Genau diese Fragen stellte ich einer Sozialarbeiterin und sie erklärte mir folgendes (ist allgemein und bezieht sich nicht auf die Kultur der Quechua):

Die Frauen können natürlich Anzeige erstatten bei der Polizei und diese Verbrechen werden laut Gesetz auch „hart“ bestraft. ABER: Auf wen treffen sie bei der Polizei mit allergrösster Wahrscheinlichkeit?? Natürlich auf männliche Polizisten und die sympathisieren oft mit den Männern. Die Frauen bekommen somit von dieser Seite meistens keine wirkliche Hilfe. 

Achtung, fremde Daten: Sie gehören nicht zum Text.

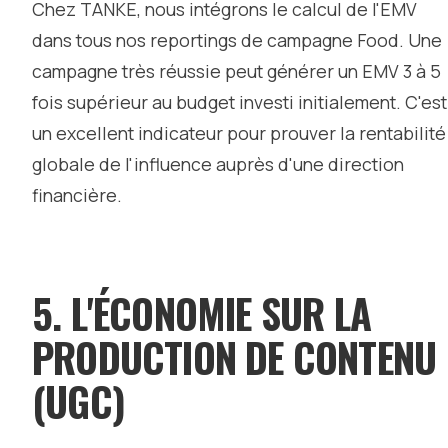
Chez TANKE, nous intégrons le calcul de l'EMV
dans tous nos reportings de campagne Food. Une
campagne très réussie peut générer un EMV 3 à 5
fois supérieur au budget investi initialement. C'est
un excellent indicateur pour prouver la rentabilité
globale de l'influence auprès d'une direction
financière.
5. L'ÉCONOMIE SUR LA
PRODUCTION DE CONTENU
(UGC)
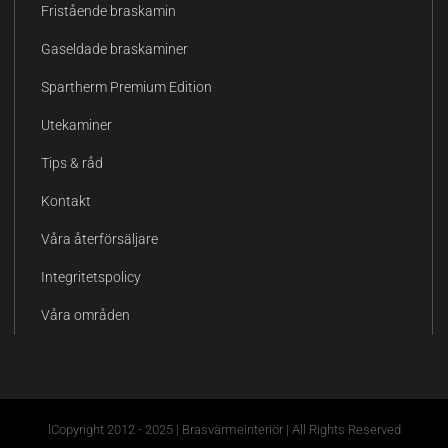
Fristående braskamin
Gaseldade braskaminer
Spartherm Premium Edition
Utekaminer
Tips & råd
Kontakt
Våra återförsäljare
Integritetspolicy
Våra områden
lCopyright 2012 - 2025 | Brasvärmeinteriör | All Rights Reserved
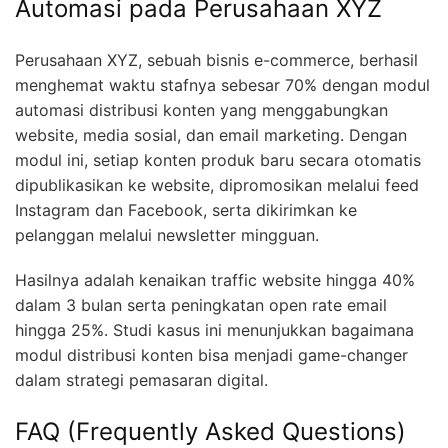
Automasi pada Perusahaan XYZ
Perusahaan XYZ, sebuah bisnis e-commerce, berhasil
menghemat waktu stafnya sebesar 70% dengan modul
automasi distribusi konten yang menggabungkan
website, media sosial, dan email marketing. Dengan
modul ini, setiap konten produk baru secara otomatis
dipublikasikan ke website, dipromosikan melalui feed
Instagram dan Facebook, serta dikirimkan ke
pelanggan melalui newsletter mingguan.
Hasilnya adalah kenaikan traffic website hingga 40%
dalam 3 bulan serta peningkatan open rate email
hingga 25%. Studi kasus ini menunjukkan bagaimana
modul distribusi konten bisa menjadi game-changer
dalam strategi pemasaran digital.
FAQ (Frequently Asked Questions)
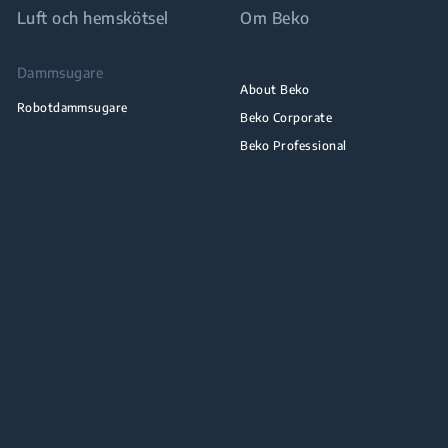
Luft och hemskötsel
Om Beko
Dammsugare
About Beko
Robotdammsugare
Beko Corporate
Beko Professional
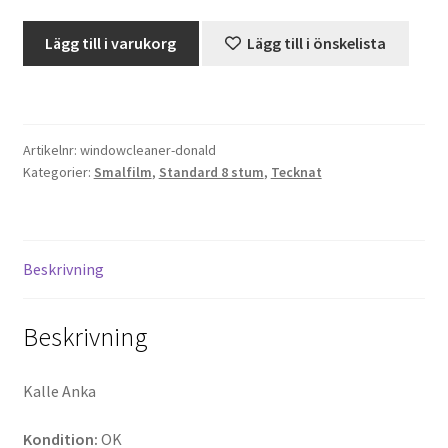
Window
Lägg till i varukorg
Lägg till i önskelista
Projektorer – Tips & Trix
Cleaner
Donald
Press
(Standard
8)
Artikelnr:
windowcleaner-donald
Butik
mängd
Kategorier:
Smalfilm
,
Standard 8 stum
,
Tecknat
Super 8 and 16mm on demand
Kategorier
Beskrivning
Beskrivning
Kalle Anka
Kondition:
OK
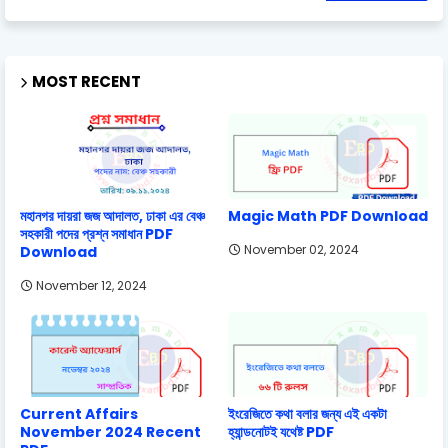
MOST RECENT
মহানগর দায়রা জজ আদালত, ঢাকা এর বেঞ্চ
Magic Math PDF Download
সহকারী পদের প্রশ্ন সমাধান PDF
November 02, 2024
Download
November 12, 2024
Current Affairs
ইংরেজিতে কথা বলার জন্য এই একটা
November 2024 Recent
হ্যান্ডনোটই যথেষ্ট PDF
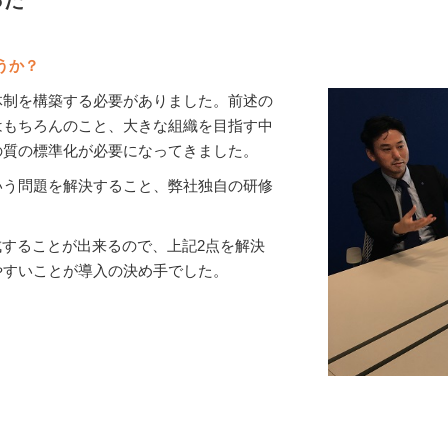
うか？
体制を構築する必要がありました。前述の
はもちろんのこと、大きな組織を目指す中
の質の標準化が必要になってきました。
いう問題を解決すること、弊社独自の研修
を作成することが出来るので、上記2点を解決
やすいことが導入の決め手でした。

Es gibt in Potosí zwei Häuser, die so etwas wie Frauenhäuser sind. Allerdings sind diese Häuser bekannt. Der Mann kann also einfach dort auftauchen und seine Frau „gewaltsam“ wieder nach Hause holen. Das andere Problem ist, dass die Frau sich nur ein paar Wochen in diesen Häusern aufhalten darf und danach wieder auf die Strasse gestellt wird. Da viele Frauen die Schule oft vorzeitig verlassen, früh Kinder bekommen und keinen Beruf erlernt haben, sind sie nicht wirklich in der Lage, für sich und die Kinder zu sorgen. Sie sind  also quasi auf ihren Mann angewiesen und gezwungen, wieder zu ihm zurück zu kehren. 

Auch ist es gut möglich, dass die „Flucht“ der Frau Schande über ihren Mann und die gesamte Familie bringt. Und das ist ein nicht ganz unrelevanter Punkt, den es zu bedenken gilt in einer Kultur die stark auf Beziehungen basiert.

Und zum Schluss noch ein „interessantes“ Detail: Egal was man verbrochen hat oder wie viele Leute man ermordet hat, die maximale Gefängnisstrafe beträgt 30 Jahre. Mit den richtigen Beziehungen lässt sich aber auch diese Zeit verkürzen.